[Records]
******
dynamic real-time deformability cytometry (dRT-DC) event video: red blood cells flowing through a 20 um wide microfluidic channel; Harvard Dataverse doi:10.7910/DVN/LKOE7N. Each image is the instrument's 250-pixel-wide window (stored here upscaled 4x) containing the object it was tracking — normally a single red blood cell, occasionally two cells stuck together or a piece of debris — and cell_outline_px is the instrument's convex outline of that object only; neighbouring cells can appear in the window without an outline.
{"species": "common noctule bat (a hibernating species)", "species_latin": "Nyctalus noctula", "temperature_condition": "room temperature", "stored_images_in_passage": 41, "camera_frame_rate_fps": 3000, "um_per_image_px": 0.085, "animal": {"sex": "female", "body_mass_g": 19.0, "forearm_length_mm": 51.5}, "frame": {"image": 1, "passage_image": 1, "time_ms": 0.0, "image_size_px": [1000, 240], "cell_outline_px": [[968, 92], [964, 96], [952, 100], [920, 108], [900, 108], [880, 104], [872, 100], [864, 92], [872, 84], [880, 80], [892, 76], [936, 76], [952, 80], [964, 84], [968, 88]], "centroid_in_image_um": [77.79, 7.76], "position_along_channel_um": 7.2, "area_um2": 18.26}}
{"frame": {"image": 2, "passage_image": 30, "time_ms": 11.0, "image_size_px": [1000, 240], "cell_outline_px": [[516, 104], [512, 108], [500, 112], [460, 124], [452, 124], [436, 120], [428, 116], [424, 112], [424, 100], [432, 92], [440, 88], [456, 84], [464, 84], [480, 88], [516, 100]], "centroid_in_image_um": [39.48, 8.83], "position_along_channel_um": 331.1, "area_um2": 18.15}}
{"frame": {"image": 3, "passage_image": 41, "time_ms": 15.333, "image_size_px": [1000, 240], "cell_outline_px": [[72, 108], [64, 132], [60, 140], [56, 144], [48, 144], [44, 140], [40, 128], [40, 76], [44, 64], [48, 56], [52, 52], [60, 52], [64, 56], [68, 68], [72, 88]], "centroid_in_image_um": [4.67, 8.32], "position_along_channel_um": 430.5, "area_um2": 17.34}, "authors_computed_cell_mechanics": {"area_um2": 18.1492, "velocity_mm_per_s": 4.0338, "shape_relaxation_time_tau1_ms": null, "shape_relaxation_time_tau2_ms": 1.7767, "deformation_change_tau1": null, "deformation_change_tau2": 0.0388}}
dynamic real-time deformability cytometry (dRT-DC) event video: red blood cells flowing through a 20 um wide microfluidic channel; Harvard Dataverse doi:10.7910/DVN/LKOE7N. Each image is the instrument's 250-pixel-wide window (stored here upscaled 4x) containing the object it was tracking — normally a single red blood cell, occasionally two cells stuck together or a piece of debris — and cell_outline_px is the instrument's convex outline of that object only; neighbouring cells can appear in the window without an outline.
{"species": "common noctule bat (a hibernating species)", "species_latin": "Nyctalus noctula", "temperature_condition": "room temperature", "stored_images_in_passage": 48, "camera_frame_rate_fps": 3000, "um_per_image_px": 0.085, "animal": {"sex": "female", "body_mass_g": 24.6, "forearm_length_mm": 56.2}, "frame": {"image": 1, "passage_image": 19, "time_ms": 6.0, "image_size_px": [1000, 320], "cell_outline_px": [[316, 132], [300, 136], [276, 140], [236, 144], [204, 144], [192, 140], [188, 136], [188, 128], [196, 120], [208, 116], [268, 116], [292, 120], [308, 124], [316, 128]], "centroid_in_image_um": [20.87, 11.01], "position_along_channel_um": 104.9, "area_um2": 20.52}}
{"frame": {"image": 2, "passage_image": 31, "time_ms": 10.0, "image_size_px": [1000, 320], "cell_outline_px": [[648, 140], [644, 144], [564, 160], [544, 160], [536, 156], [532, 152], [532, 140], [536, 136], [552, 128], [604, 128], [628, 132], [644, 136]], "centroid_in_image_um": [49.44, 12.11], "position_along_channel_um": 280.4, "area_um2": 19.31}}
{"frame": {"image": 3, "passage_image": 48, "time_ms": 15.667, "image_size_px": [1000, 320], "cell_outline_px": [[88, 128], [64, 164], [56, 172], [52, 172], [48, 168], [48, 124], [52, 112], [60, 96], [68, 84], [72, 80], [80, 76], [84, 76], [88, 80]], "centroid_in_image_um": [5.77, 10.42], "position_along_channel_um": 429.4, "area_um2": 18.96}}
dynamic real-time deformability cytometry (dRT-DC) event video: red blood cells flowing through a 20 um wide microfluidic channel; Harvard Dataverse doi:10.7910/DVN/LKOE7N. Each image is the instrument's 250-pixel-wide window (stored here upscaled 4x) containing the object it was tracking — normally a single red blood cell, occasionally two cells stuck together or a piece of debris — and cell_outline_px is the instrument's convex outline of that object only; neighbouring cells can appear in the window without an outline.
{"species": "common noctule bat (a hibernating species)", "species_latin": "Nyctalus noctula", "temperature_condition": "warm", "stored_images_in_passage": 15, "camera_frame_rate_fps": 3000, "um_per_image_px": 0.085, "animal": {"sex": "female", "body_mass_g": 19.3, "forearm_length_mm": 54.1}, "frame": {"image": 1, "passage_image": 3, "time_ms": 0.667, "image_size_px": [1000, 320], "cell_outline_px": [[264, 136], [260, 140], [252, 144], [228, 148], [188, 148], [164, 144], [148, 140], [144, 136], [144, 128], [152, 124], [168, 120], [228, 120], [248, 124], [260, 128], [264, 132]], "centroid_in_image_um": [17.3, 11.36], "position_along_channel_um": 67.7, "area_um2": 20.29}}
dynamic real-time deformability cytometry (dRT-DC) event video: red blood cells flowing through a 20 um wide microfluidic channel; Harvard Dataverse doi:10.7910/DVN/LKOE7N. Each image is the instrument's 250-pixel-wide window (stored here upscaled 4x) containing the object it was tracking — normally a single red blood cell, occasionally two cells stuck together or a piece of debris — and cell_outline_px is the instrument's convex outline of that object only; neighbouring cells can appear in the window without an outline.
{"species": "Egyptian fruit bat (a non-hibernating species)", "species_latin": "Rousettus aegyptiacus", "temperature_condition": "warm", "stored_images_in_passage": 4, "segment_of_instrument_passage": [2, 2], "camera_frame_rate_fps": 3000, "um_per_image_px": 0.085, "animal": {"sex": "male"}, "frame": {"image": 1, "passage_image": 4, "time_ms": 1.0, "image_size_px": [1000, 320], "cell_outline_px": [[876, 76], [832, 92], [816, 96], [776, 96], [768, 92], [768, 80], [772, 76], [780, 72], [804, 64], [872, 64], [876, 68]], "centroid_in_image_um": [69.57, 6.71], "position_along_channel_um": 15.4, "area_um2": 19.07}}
******
◆ **AIM**
Transcribe each record exactly. Leave nothing out.

◆ **RESULT OF THIS EXERCISE**
dynamic real-time deformability cytometry (dRT-DC) event video: red blood cells flowing through a 20 um wide microfluidic channel; Harvard Dataverse doi:10.7910/DVN/LKOE7N. Each image is the instrument's 250-pixel-wide window (stored here upscaled 4x) containing the object it was tracking — normally a single red blood cell, occasionally two cells stuck together or a piece of debris — and cell_outline_px is the instrument's convex outline of that object only; neighbouring cells can appear in the window without an outline.
{"species": "common noctule bat (a hibernating species)", "species_latin": "Nyctalus noctula", "temperature_condition": "room temperature", "stored_images_in_passage": 41, "camera_frame_rate_fps": 3000, "um_per_image_px": 0.085, "animal": {"sex": "female", "body_mass_g": 19.0, "forearm_length_mm": 51.5}, "frame": {"image": 1, "passage_image": 1, "time_ms": 0.0, "image_size_px": [1000, 240], "cell_outline_px": [[968, 92], [964, 96], [952, 100], [920, 108], [900, 108], [880, 104], [872, 100], [864, 92], [872, 84], [880, 80], [892, 76], [936, 76], [952, 80], [964, 84], [968, 88]], "centroid_in_image_um": [77.79, 7.76], "position_along_channel_um": 7.2, "area_um2": 18.26}}
{"frame": {"image": 2, "passage_image": 30, "time_ms": 11.0, "image_size_px": [1000, 240], "cell_outline_px": [[516, 104], [512, 108], [500, 112], [460, 124], [452, 124], [436, 120], [428, 116], [424, 112], [424, 100], [432, 92], [440, 88], [456, 84], [464, 84], [480, 88], [516, 100]], "centroid_in_image_um": [39.48, 8.83], "position_along_channel_um": 331.1, "area_um2": 18.15}}
{"frame": {"image": 3, "passage_image": 41, "time_ms": 15.333, "image_size_px": [1000, 240], "cell_outline_px": [[72, 108], [64, 132], [60, 140], [56, 144], [48, 144], [44, 140], [40, 128], [40, 76], [44, 64], [48, 56], [52, 52], [60, 52], [64, 56], [68, 68], [72, 88]], "centroid_in_image_um": [4.67, 8.32], "position_along_channel_um": 430.5, "area_um2": 17.34}, "authors_computed_cell_mechanics": {"area_um2": 18.1492, "velocity_mm_per_s": 4.0338, "shape_relaxation_time_tau1_ms": null, "shape_relaxation_time_tau2_ms": 1.7767, "deformation_change_tau1": null, "deformation_change_tau2": 0.0388}}
dynamic real-time deformability cytometry (dRT-DC) event video: red blood cells flowing through a 20 um wide microfluidic channel; Harvard Dataverse doi:10.7910/DVN/LKOE7N. Each image is the instrument's 250-pixel-wide window (stored here upscaled 4x) containing the object it was tracking — normally a single red blood cell, occasionally two cells stuck together or a piece of debris — and cell_outline_px is the instrument's convex outline of that object only; neighbouring cells can appear in the window without an outline.
{"species": "common noctule bat (a hibernating species)", "species_latin": "Nyctalus noctula", "temperature_condition": "room temperature", "stored_images_in_passage": 48, "camera_frame_rate_fps": 3000, "um_per_image_px": 0.085, "animal": {"sex": "female", "body_mass_g": 24.6, "forearm_length_mm": 56.2}, "frame": {"image": 1, "passage_image": 19, "time_ms": 6.0, "image_size_px": [1000, 320], "cell_outline_px": [[316, 132], [300, 136], [276, 140], [236, 144], [204, 144], [192, 140], [188, 136], [188, 128], [196, 120], [208, 116], [268, 116], [292, 120], [308, 124], [316, 128]], "centroid_in_image_um": [20.87, 11.01], "position_along_channel_um": 104.9, "area_um2": 20.52}}
{"frame": {"image": 2, "passage_image": 31, "time_ms": 10.0, "image_size_px": [1000, 320], "cell_outline_px": [[648, 140], [644, 144], [564, 160], [544, 160], [536, 156], [532, 152], [532, 140], [536, 136], [552, 128], [604, 128], [628, 132], [644, 136]], "centroid_in_image_um": [49.44, 12.11], "position_along_channel_um": 280.4, "area_um2": 19.31}}
{"frame": {"image": 3, "passage_image": 48, "time_ms": 15.667, "image_size_px": [1000, 320], "cell_outline_px": [[88, 128], [64, 164], [56, 172], [52, 172], [48, 168], [48, 124], [52, 112], [60, 96], [68, 84], [72, 80], [80, 76], [84, 76], [88, 80]], "centroid_in_image_um": [5.77, 10.42], "position_along_channel_um": 429.4, "area_um2": 18.96}}
dynamic real-time deformability cytometry (dRT-DC) event video: red blood cells flowing through a 20 um wide microfluidic channel; Harvard Dataverse doi:10.7910/DVN/LKOE7N. Each image is the instrument's 250-pixel-wide window (stored here upscaled 4x) containing the object it was tracking — normally a single red blood cell, occasionally two cells stuck together or a piece of debris — and cell_outline_px is the instrument's convex outline of that object only; neighbouring cells can appear in the window without an outline.
{"species": "common noctule bat (a hibernating species)", "species_latin": "Nyctalus noctula", "temperature_condition": "warm", "stored_images_in_passage": 15, "camera_frame_rate_fps": 3000, "um_per_image_px": 0.085, "animal": {"sex": "female", "body_mass_g": 19.3, "forearm_length_mm": 54.1}, "frame": {"image": 1, "passage_image": 3, "time_ms": 0.667, "image_size_px": [1000, 320], "cell_outline_px": [[264, 136], [260, 140], [252, 144], [228, 148], [188, 148], [164, 144], [148, 140], [144, 136], [144, 128], [152, 124], [168, 120], [228, 120], [248, 124], [260, 128], [264, 132]], "centroid_in_image_um": [17.3, 11.36], "position_along_channel_um": 67.7, "area_um2": 20.29}}
dynamic real-time deformability cytometry (dRT-DC) event video: red blood cells flowing through a 20 um wide microfluidic channel; Harvard Dataverse doi:10.7910/DVN/LKOE7N. Each image is the instrument's 250-pixel-wide window (stored here upscaled 4x) containing the object it was tracking — normally a single red blood cell, occasionally two cells stuck together or a piece of debris — and cell_outline_px is the instrument's convex outline of that object only; neighbouring cells can appear in the window without an outline.
{"species": "Egyptian fruit bat (a non-hibernating species)", "species_latin": "Rousettus aegyptiacus", "temperature_condition": "warm", "stored_images_in_passage": 4, "segment_of_instrument_passage": [2, 2], "camera_frame_rate_fps": 3000, "um_per_image_px": 0.085, "animal": {"sex": "male"}, "frame": {"image": 1, "passage_image": 4, "time_ms": 1.0, "image_size_px": [1000, 320], "cell_outline_px": [[876, 76], [832, 92], [816, 96], [776, 96], [768, 92], [768, 80], [772, 76], [780, 72], [804, 64], [872, 64], [876, 68]], "centroid_in_image_um": [69.57, 6.71], "position_along_channel_um": 15.4, "area_um2": 19.07}}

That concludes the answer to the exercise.